We will add Laplace parameter to the model to improve the performance. The words that do not appear in any spam or ham messages will have indisputable say in the classification.

sms_classifier2 <- naiveBayes(sms_train, sms_train_labels, laplace = 1)
sms_test_pred2 <- predict(sms_classifier2, sms_test)

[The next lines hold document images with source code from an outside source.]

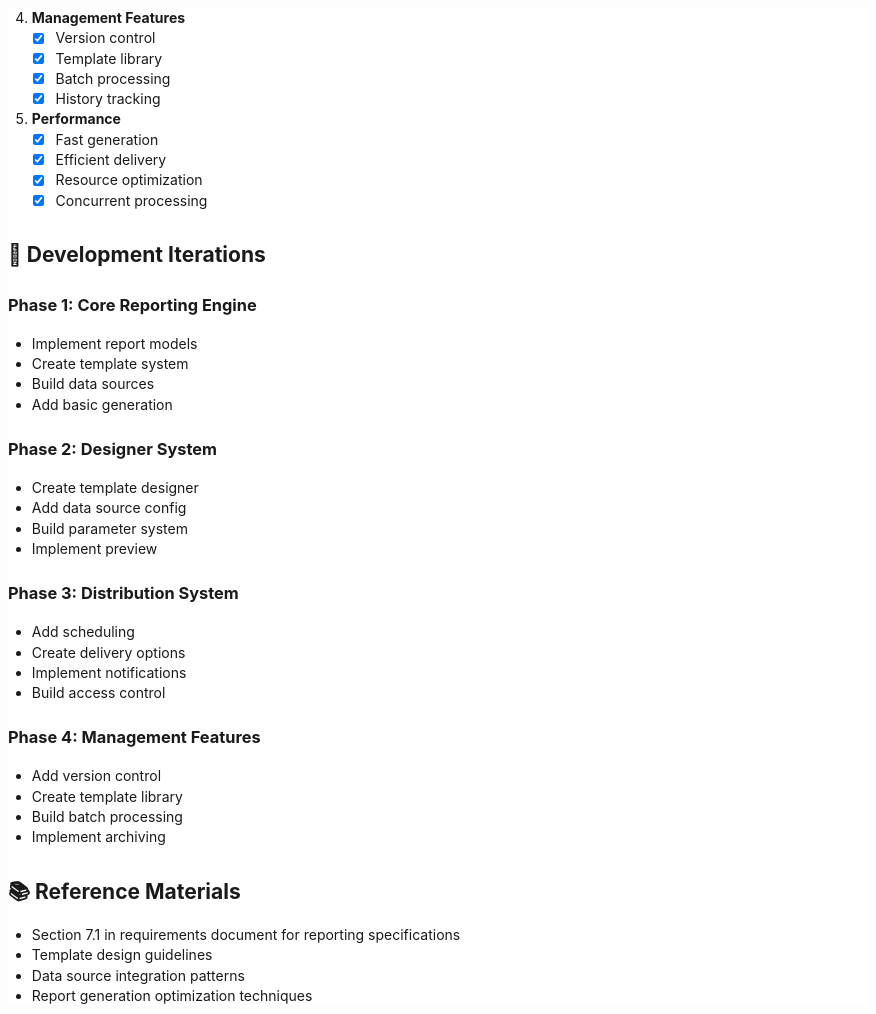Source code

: 4. **Management Features**
   - [x] Version control
   - [x] Template library
   - [x] Batch processing
   - [x] History tracking

5. **Performance**
   - [x] Fast generation
   - [x] Efficient delivery
   - [x] Resource optimization
   - [x] Concurrent processing

## 🔄 Development Iterations

### Phase 1: Core Reporting Engine
- Implement report models
- Create template system
- Build data sources
- Add basic generation

### Phase 2: Designer System
- Create template designer
- Add data source config
- Build parameter system
- Implement preview

### Phase 3: Distribution System
- Add scheduling
- Create delivery options
- Implement notifications
- Build access control

### Phase 4: Management Features
- Add version control
- Create template library
- Build batch processing
- Implement archiving

## 📚 Reference Materials
- Section 7.1 in requirements document for reporting specifications
- Template design guidelines
- Data source integration patterns
- Report generation optimization techniques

CrossTable(sms_test_pred2, sms_test_labels,
           prop.chisq = FALSE, prop.t = FALSE, prop.r = FALSE,
           dnn = c('predicted', 'actual'))
## 
##  
##    Cell Contents
## |-------------------------|
## |                       N |
## |           N / Col Total |
## |-------------------------|
## 
##  
## Total Observations in Table:  1390 
## 
##  
##              | actual 
##    predicted |       ham |      spam | Row Total | 
## -------------|-----------|-----------|-----------|
##          ham |      1202 |        28 |      1230 | 
##              |     0.996 |     0.153 |           | 
## -------------|-----------|-----------|-----------|
##         spam |         5 |       155 |       160 | 
##              |     0.004 |     0.847 |           | 
## -------------|-----------|-----------|-----------|
## Column Total |      1207 |       183 |      1390 | 
##              |     0.868 |     0.132 |           | 
## -------------|-----------|-----------|-----------|
## 
## 

In second revised model accuracy rate improved (%97.6). False positives reduced from 6 to 5 messages.